**YOUR TASK:**
The answer must be the number of lines in the listing below that contain "output", and nothing else.

**SUPPLIED RECORDS:**
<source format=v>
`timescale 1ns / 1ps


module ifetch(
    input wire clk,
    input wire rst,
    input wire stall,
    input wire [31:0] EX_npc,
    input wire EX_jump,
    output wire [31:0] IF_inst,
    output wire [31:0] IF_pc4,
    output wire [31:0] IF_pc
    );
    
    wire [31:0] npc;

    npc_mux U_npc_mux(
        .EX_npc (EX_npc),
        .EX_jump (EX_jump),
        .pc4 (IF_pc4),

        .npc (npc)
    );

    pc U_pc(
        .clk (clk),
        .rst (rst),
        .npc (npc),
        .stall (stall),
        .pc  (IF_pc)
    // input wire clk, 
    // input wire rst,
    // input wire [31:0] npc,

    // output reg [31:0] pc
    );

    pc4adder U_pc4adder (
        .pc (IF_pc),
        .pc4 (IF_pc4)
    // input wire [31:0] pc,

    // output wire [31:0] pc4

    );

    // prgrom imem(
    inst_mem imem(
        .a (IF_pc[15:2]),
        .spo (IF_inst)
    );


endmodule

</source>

**RESPONSE TO THIS EXERCISE:**
5